Wolfgang : Ich auch, aber leider war die Geschichte da zu Ende. Und der Rat des Guru hilft uns bei der Frage, wie die Geschichte endet, auch nicht ernsthaft weiter. Es ist sicher gut und richtig, auf sein Herz zu hören. Das was man sieht ist oft nur die Oberfläche. Aber auch manche Herzen sind versteinert und hart. Was der Mensch braucht ist ein von Gottes Geist durchströmtes Herz. Ein offenes freundliches gütiges Herz. Das ist das Herz von dem der schlaue Fuchs im Buch: Der kleine Prinz von Saint-Exupéry spricht. Das Wesentliche ist für die Augen unsichtbar. Man sieht nur mit dem Herzen gut. Unsere Augen sehen oft nur das Schlechte, Gewalt, Krieg, Kathastrophen und Leid. Wen aber der Geist Gotttes durchströmt, der sieht, wo Frieden und Heilung, Rettung und Hoffnung ist.
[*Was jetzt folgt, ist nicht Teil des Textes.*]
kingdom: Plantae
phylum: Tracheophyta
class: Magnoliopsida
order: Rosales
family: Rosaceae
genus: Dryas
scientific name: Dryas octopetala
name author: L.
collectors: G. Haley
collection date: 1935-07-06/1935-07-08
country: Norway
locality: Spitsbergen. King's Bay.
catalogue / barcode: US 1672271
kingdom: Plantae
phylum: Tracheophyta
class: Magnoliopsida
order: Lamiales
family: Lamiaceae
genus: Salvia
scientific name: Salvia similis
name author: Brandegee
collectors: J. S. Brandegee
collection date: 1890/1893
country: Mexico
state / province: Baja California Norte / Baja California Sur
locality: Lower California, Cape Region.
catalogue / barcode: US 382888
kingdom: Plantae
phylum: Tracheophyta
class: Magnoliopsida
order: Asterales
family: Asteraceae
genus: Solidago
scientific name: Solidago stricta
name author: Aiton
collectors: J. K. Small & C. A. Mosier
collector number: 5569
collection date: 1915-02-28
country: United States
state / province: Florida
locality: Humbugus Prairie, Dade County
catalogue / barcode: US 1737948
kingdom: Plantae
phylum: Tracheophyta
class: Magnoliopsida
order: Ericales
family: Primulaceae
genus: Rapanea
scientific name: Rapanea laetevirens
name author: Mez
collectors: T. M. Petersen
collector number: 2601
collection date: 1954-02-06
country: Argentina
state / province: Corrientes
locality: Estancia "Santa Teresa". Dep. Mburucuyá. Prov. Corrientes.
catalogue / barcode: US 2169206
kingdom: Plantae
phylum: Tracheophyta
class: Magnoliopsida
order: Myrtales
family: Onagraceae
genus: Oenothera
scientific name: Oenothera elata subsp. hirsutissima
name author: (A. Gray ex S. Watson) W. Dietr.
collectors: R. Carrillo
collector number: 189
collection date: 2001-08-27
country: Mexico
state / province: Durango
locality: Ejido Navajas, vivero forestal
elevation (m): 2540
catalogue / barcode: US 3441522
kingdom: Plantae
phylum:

Doro: Wenn man ein Herz hat, das offen für Gottes Geist ist, sieht man viel vom Anbruch des Reiches Gottes. Es sind oft unscheinbare Dinge, die große Veränderungen auslösen. Wie der Tag, als Frau Rosa Parks, eine farbige Arbeiterin aus Montgomery in Alabama sich erschöpft auf einen Busplatz setzte, der für Weiße reserviert war und damit die erfolgreichste Bürgerbewegung der USA auslöste. Oder Greta, die statt zur Schule zu gehen sich jeden Freitag vor das Stockholmer Parlament setzte um auf die Klimakrise hinzuweisen. Oder die Familie, die sich schon seit mehr als ein Jahrzehnt um ihre fast demente Großmutter kümmert. Oder der hochintelligente Schüler, der statt mit erhobener Nase durchs Schulgebäude zu laufen, nachmittags anderen, denen das Lernen schwer fällt, bei den Hausaufgaben hilft. Wer sein Herz für Gottes Geist öffnet, sieht manchmal schon den Himmel auf Erden.